The check-writer certainly has authority. The check-writer certainly does give orders. The check-writer certainly does hire and fire. All these things do not exist for themselves, however. These natural authorities are in place so that the check-writer/ dictator/ king/ chief/ grand poo-bah can create an environment where as many people as is practicable are able to execute their craft at the highest level that is possible. If those authorities are used for some other purpose, such as the growth of an individual’s ego and power-mania, then a person’s exit from the group is both justified and praiseworthy.
(In the case of Frank Zappa, I’d be willing to bet that he used his authority properly. Some folks just can’t handle the idea of someone else being in charge, though, and they will “select out” no matter how good the band is.)
The apex of all this is to provide a product. In the case of a concert, the product is an integrated experience that takes the audience on a ride that they couldn’t otherwise go on. The experience is a union of parts that creates a gestalt greater than those parts. The better the gestalt experience, the more that product connects with an audience’s emotions, the more in-demand (and well paid) the band is likely to be.
That concept of “wholeness” is very important. Wholeness comes from supporting an impeccable foundation.
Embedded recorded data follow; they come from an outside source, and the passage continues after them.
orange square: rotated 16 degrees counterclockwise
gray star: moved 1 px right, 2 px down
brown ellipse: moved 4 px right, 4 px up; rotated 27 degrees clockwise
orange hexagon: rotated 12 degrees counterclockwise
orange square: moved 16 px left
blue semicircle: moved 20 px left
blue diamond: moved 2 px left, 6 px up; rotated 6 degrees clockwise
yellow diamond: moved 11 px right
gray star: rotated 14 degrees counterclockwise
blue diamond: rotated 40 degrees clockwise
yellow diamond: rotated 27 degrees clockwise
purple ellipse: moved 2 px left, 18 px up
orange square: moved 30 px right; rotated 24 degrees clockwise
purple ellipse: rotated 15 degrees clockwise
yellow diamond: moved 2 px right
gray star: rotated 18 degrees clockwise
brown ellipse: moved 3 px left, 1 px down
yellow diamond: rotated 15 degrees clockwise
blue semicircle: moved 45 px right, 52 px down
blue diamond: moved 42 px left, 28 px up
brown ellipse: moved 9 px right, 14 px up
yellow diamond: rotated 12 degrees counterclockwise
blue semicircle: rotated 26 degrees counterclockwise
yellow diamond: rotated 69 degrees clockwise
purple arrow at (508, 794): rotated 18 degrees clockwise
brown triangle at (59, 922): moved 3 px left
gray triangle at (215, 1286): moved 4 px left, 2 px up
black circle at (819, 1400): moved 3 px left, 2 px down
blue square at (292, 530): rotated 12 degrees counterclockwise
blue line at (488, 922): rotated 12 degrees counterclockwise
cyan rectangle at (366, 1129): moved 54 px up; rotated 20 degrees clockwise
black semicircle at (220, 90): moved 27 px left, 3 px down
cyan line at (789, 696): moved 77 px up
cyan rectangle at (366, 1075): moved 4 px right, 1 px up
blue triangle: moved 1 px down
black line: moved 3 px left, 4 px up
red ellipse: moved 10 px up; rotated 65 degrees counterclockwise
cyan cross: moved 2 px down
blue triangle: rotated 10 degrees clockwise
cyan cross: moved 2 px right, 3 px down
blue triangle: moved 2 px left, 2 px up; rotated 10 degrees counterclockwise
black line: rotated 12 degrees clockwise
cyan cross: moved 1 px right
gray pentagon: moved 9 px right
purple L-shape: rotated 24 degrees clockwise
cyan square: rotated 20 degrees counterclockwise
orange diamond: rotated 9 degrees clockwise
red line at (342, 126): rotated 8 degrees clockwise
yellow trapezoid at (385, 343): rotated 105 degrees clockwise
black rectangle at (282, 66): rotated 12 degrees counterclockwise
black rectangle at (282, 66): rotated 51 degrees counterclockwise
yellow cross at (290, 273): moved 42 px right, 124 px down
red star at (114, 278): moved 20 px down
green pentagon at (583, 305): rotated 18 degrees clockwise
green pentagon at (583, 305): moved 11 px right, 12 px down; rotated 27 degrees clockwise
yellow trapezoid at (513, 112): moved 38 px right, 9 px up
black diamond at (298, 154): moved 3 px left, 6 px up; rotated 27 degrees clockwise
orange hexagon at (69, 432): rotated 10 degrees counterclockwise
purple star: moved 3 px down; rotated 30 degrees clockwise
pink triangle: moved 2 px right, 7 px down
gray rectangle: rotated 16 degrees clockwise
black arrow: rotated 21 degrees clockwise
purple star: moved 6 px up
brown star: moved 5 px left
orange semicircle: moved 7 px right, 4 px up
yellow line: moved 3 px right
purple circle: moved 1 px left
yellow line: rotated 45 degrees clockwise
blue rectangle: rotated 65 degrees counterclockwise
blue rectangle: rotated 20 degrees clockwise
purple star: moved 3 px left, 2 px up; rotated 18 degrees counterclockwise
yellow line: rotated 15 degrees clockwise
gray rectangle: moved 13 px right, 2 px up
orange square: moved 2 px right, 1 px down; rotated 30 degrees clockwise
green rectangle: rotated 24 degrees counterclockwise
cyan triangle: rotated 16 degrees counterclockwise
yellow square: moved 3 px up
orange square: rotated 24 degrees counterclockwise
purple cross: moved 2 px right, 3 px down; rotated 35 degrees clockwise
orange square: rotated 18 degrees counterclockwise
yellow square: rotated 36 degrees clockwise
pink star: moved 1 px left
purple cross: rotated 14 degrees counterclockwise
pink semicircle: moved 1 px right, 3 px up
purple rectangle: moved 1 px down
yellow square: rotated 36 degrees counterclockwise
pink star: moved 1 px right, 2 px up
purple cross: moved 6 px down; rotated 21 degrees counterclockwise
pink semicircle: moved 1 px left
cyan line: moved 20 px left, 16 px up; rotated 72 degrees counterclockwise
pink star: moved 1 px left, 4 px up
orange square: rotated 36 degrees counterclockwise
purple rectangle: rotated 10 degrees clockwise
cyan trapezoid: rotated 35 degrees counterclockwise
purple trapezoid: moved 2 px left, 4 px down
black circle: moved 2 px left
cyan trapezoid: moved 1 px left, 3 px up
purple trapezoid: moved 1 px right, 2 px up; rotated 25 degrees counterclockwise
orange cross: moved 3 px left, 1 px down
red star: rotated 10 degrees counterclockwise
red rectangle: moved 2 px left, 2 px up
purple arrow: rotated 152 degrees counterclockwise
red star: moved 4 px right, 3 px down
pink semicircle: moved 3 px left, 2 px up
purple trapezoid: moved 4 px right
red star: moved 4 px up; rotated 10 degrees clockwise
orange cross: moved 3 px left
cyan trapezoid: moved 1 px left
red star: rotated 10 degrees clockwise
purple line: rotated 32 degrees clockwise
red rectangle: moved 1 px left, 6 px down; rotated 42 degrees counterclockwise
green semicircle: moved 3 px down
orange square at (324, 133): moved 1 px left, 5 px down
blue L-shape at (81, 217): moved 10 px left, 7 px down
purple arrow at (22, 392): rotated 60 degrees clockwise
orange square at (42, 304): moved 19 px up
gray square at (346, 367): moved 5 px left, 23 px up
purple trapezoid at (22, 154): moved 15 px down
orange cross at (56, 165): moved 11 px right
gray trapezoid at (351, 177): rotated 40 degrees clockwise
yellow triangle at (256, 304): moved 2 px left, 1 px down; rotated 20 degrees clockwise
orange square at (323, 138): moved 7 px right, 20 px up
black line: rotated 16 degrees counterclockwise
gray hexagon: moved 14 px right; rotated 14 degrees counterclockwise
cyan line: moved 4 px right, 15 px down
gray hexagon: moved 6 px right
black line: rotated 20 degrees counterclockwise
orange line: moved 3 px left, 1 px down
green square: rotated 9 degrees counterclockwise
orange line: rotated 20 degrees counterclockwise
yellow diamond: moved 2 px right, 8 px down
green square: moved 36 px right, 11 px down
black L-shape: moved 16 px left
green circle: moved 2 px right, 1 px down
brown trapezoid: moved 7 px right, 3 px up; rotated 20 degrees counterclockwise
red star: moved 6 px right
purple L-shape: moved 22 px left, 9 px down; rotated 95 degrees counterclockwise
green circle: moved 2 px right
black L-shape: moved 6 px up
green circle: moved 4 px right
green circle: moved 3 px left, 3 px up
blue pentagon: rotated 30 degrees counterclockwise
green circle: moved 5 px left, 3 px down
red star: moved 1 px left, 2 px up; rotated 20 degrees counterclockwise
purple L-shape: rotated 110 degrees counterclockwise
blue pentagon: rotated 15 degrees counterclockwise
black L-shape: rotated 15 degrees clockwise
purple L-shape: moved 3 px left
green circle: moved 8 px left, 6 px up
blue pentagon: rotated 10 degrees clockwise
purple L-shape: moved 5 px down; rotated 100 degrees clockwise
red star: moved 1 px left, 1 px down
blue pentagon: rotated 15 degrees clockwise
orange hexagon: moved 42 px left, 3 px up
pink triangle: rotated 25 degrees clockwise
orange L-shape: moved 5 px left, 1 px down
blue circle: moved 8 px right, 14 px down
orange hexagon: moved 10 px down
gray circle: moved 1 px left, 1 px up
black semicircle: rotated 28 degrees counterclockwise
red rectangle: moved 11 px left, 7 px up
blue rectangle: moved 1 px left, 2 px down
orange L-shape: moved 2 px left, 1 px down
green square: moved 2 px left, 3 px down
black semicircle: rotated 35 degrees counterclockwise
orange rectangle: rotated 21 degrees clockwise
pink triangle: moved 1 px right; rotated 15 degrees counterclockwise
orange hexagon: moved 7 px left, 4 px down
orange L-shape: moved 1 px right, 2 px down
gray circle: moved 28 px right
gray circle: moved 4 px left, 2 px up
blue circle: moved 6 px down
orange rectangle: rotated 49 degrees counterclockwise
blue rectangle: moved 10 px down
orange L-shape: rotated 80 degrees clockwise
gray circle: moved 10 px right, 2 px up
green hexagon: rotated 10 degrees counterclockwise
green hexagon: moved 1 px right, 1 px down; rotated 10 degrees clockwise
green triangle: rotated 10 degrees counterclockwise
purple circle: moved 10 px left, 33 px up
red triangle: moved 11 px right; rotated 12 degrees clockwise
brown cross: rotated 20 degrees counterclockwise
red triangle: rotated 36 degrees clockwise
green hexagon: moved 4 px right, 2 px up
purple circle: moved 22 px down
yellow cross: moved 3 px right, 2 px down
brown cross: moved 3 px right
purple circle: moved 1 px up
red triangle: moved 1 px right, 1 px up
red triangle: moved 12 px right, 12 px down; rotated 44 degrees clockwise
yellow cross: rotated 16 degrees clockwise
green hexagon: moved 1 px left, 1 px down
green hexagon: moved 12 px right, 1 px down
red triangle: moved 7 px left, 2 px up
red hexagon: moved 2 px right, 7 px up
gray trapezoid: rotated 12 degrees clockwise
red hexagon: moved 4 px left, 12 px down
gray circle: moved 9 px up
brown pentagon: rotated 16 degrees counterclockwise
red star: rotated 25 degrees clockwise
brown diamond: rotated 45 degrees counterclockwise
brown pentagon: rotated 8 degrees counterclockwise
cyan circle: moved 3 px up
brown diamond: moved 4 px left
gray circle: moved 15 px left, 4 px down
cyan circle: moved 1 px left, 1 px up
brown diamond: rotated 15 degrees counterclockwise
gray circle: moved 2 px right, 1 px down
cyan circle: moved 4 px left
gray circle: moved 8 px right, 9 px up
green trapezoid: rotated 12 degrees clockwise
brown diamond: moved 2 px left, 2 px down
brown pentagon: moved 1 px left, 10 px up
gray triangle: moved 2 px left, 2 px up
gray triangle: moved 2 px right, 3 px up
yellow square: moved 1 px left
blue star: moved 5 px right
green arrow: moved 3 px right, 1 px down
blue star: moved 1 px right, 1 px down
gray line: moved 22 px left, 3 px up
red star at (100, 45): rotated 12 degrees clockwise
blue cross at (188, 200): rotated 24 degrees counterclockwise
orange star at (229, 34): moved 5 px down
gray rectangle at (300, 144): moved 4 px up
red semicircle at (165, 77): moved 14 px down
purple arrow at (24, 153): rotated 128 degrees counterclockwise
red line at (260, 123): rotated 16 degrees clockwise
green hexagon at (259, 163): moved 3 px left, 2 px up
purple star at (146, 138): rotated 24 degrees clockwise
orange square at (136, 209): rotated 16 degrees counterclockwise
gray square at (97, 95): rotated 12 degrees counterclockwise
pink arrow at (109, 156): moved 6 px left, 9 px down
Performances that ultimately fill venues are not, in any way, about just sticking a bunch of improved “production blocks” together. Some groups, for instance, end up chasing after a bunch of lighting or audio gear in the belief that snappier “technicals” will win a bigger crowd. This is not the case, however, because just making something flashier does not mean that the core, emotional ride is one that the public wants to go on.
The ride starts with the basics of the song.
A better arrangement gives the song more engaging sonic textures and pathways.
Better audio production translates the first two elements into the audience more readily.
Better lighting acknowledges and accents the journey of the song.
Better staging makes all the previous elements work more smoothly and naturally.
If the core isn’t all that great, though, then plugging in a giant lighting system and a PA that can call elephants from halfway around the world isn’t going to do squat.
There is a blues, funk, soul, and rock-n-roll band from around these parts that came through my former gig for about five years. When I started working with them, we had minimal lighting. Because of issues with stage acoustics, we basically ran without subwoofers. Do you know how many people complained about those things? Zero, that I can remember. Also, the gigs with less production? They were just as full as the later, better-produced shows. People appreciated what was added on, but they wouldn’t have cared if the fundamental experience had been lackluster.
Somewhere near you, tonight, a big-production gig with all kinds of flash and flair will be less than half-full. A few miles away, a singer-songwriter with an acoustic guitar, a couple of small speakers on sticks, and no lighting to speak of will have a line around the block. There are all kinds of reasons that might be the case, but consider that all the gear money could buy didn’t guarantee a capacity crowd for show #1.
…and this pulls us all the way back around to the start. Musicians and crew who are not making the holistic product better, for whatever reason, need to go somewhere else. The cliche of the fans being what matters is around for a reason. The fans are who ultimately enable the writing of checks. If some member of the group is fixated on some aspect of the production that is dragging down the gestalt experience for the fans, then that group member needs to be corrected. If they can’t be corrected, it’s time for them to find some other group. No matter how much they know, or how much they can do, they aren’t good enough to be in the band.